Extracted records

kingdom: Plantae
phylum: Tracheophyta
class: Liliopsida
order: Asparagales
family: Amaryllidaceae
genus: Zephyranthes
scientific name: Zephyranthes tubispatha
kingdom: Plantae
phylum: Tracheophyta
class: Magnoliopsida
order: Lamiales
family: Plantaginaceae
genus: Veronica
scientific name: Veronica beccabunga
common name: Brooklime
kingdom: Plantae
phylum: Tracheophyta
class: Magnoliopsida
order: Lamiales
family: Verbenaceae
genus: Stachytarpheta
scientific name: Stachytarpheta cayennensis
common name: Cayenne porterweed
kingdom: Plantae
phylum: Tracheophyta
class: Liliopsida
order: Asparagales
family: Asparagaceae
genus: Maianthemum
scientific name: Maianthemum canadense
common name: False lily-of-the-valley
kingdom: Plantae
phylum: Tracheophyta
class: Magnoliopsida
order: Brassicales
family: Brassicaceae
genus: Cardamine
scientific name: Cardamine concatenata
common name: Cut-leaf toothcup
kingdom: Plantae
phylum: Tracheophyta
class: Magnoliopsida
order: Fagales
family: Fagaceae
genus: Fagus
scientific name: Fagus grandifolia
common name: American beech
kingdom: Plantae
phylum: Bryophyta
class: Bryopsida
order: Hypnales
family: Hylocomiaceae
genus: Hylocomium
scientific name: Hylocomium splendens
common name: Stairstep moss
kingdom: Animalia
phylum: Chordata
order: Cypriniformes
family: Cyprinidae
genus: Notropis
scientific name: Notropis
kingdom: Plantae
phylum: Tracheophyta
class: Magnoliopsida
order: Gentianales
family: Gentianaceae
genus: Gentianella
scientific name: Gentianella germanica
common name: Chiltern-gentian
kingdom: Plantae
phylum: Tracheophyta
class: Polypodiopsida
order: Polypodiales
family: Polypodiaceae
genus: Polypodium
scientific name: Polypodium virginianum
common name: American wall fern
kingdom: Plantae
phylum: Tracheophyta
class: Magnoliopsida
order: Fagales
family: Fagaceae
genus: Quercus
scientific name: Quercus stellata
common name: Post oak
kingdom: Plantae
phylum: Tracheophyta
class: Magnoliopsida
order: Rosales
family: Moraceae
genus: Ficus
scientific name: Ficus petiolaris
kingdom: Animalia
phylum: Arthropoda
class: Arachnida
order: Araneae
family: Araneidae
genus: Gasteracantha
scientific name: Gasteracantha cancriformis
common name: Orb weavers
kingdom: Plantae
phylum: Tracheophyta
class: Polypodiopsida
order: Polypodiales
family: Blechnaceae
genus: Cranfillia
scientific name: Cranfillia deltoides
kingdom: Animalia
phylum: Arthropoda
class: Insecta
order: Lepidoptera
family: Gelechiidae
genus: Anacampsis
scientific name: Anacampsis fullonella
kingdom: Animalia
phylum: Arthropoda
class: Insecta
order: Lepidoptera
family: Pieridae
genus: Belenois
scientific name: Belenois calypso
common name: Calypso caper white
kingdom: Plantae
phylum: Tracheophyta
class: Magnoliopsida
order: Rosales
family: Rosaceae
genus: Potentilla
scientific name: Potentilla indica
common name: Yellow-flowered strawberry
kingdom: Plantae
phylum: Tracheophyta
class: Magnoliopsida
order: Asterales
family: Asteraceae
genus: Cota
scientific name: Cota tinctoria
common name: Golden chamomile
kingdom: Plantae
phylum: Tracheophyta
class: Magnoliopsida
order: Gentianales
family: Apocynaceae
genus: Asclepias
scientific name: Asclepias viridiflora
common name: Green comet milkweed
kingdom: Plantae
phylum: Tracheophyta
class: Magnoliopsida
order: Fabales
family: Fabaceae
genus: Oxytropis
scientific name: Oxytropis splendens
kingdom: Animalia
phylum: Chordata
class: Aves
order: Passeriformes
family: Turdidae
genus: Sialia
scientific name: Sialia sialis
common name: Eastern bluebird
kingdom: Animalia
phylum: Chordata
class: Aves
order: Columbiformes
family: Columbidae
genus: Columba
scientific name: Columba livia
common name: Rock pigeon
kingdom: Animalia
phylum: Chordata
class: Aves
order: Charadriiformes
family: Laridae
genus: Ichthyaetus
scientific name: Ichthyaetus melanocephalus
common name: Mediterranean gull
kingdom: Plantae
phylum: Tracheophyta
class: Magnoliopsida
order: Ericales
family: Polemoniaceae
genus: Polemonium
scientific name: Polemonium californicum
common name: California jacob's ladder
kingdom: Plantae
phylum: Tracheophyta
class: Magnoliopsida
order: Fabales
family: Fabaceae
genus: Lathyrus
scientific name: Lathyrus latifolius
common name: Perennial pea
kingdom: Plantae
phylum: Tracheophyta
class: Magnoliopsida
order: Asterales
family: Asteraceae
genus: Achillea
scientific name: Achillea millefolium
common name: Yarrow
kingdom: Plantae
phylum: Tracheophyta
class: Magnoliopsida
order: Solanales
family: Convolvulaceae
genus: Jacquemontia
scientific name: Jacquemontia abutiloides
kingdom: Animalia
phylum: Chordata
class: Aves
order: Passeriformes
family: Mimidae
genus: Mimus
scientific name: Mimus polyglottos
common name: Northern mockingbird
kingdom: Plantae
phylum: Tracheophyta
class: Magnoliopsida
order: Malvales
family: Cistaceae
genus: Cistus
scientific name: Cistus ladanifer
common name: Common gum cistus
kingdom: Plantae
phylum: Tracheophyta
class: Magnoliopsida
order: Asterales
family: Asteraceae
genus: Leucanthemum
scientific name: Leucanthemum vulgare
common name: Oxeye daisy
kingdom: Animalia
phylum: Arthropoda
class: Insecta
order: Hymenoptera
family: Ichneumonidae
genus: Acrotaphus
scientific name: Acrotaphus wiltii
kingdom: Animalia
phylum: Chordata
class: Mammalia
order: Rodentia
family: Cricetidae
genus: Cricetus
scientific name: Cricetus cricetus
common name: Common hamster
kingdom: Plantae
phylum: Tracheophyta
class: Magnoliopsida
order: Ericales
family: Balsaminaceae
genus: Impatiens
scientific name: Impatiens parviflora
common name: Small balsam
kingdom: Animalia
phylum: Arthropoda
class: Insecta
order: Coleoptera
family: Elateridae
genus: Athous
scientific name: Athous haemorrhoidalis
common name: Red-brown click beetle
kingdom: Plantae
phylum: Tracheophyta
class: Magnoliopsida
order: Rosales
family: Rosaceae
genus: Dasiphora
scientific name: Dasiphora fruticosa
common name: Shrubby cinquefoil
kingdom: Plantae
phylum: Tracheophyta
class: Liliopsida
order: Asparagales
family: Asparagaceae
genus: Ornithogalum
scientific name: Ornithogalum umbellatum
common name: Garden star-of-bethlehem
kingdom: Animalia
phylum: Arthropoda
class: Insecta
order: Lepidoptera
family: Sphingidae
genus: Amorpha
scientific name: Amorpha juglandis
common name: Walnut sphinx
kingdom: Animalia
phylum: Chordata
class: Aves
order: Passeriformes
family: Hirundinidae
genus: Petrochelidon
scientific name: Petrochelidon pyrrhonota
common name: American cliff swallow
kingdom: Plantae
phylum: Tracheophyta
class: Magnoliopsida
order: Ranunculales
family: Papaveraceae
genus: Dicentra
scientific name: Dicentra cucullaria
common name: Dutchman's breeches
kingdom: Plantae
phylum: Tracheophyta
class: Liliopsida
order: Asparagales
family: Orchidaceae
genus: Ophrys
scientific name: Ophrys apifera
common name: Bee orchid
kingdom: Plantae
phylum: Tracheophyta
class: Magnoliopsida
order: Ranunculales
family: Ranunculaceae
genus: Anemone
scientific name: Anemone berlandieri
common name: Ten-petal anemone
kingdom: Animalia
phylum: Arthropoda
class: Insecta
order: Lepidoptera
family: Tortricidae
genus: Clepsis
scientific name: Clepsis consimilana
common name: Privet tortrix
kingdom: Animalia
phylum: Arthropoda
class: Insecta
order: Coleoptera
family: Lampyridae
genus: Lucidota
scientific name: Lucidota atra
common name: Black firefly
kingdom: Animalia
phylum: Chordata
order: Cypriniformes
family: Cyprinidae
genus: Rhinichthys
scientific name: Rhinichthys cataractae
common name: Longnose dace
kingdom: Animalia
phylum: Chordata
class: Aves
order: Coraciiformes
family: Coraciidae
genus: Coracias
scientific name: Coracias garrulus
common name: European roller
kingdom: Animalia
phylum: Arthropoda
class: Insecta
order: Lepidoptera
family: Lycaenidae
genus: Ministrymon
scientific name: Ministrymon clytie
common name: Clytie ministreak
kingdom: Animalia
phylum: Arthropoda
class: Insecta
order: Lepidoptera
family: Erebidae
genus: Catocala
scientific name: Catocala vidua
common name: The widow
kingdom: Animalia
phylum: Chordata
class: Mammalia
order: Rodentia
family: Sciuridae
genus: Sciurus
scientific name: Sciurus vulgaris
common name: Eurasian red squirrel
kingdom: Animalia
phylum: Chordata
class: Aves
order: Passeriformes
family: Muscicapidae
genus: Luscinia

Problem requirements: Extract and copy out the lines of the rows above unchanged, from the line containing "genus: Gentianella" through the line containing "family: Blechnaceae", including both of those lines.

Problem solution:
genus: Gentianella
scientific name: Gentianella germanica
common name: Chiltern-gentian
kingdom: Plantae
phylum: Tracheophyta
class: Polypodiopsida
order: Polypodiales
family: Polypodiaceae
genus: Polypodium
scientific name: Polypodium virginianum
common name: American wall fern
kingdom: Plantae
phylum: Tracheophyta
class: Magnoliopsida
order: Fagales
family: Fagaceae
genus: Quercus
scientific name: Quercus stellata
common name: Post oak
kingdom: Plantae
phylum: Tracheophyta
class: Magnoliopsida
order: Rosales
family: Moraceae
genus: Ficus
scientific name: Ficus petiolaris
kingdom: Animalia
phylum: Arthropoda
class: Arachnida
order: Araneae
family: Araneidae
genus: Gasteracantha
scientific name: Gasteracantha cancriformis
common name: Orb weavers
kingdom: Plantae
phylum: Tracheophyta
class: Polypodiopsida
order: Polypodiales
family: Blechnaceae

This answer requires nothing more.